Is that end and moral enough for a two years' watchful trial and a two years' simple tale?
XXI.
THE HORSESHOE.
They laid out the Waite Place in this manner:--
Right into the pretty wooded pasture, starting from a point a little way down the road from the old house, they projected a roadway which swept round, horseshoe fashion, till it met itself again within a space of some twenty yards or so; and this sweep made a frontage--upon its inclosed bit of natural, moss-turfed green, sprinkled with birch and pine and oak trees, and with gray out-croppings of rock here and there--for the twenty houses, behind which opened the rest of the unspoiled, irregular, open slope and swell and dingle of the hill-foot tract that dipped down at one reach, we know, to the river.
The trees, and shrubs, and vines, and ferns, and stones, were left in their wild prettiness; only some roughness of nature's wear and tear of dead branches and broken brushwood, and the like, were taken away, and the little footpaths cleared for pleasant walking.
There were all the little shady, sweet-smelling nooks, just as they had been; all the little field-parlors, opening with their winding turns between bush and rock, one into another.

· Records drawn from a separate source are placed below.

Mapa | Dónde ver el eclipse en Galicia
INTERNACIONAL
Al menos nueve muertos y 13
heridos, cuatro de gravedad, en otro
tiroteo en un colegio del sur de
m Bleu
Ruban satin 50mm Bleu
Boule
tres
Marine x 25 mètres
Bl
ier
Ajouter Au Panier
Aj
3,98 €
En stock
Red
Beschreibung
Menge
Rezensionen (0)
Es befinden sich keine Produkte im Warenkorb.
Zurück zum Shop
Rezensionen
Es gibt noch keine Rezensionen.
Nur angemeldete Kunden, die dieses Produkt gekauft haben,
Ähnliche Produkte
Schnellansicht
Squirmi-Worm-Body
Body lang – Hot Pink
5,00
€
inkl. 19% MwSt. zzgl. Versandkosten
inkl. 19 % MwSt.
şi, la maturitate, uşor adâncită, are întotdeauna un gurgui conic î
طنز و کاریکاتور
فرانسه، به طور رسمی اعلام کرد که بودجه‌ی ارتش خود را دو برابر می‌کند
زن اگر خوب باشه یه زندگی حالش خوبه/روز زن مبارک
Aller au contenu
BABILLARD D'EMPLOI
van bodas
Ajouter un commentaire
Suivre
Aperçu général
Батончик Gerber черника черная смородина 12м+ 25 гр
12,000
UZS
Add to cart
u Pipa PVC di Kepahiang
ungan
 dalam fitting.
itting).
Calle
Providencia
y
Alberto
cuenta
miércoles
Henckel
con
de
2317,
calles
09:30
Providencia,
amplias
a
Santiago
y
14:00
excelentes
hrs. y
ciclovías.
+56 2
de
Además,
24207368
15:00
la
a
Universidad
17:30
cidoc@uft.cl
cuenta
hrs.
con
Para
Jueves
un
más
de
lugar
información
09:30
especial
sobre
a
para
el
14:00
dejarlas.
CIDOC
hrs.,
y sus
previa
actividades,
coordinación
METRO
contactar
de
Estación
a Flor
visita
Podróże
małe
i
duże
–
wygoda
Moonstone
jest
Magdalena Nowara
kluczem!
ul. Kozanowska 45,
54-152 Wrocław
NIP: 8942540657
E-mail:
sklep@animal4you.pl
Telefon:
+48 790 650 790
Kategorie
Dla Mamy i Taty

The twenty households might find twenty separate places, if they all wanted to take a private out-door tea at once.
The cellars were dug; the frames were up; workmen were busy with brick and mortar, hammer and plane; two or three buildings were nearly finished, and two--the two standing at the head of the Horseshoe, looking out at the back into the deepest and pleasantest wood-aisle, where the leaves were reddening and mellowing in the early October frost, and the ferns were turning into tender transparent shades of palest straw-color--were completed, and had dwellers in them; the cheeriest, and happiest, and coziest of neighbors; and who do you think these were?
Miss Waite and Delia, of course, in one house; and with them, dividing the easy rent and the space that was ample for four women, were Lucilla Waters and her mother. In the other, were Kenneth and Rosamond Kincaid and Dorris.
Kenneth and Rosamond had been married just three weeks. Rosamond had told him she would begin the world with him, and they had begun. Begun in the simple, true old-fashioned way, in which, if people only would believe it, it is even yet not impossible for young men and women to inaugurate their homes.
They could not have had a place at Westover, and a horse and buggy for Kenneth to go back and forth with; nor even a house in one of the best streets of Z----; and down at East Square everything was very modern and pretentious, based upon the calculation of rising values and a rush of population.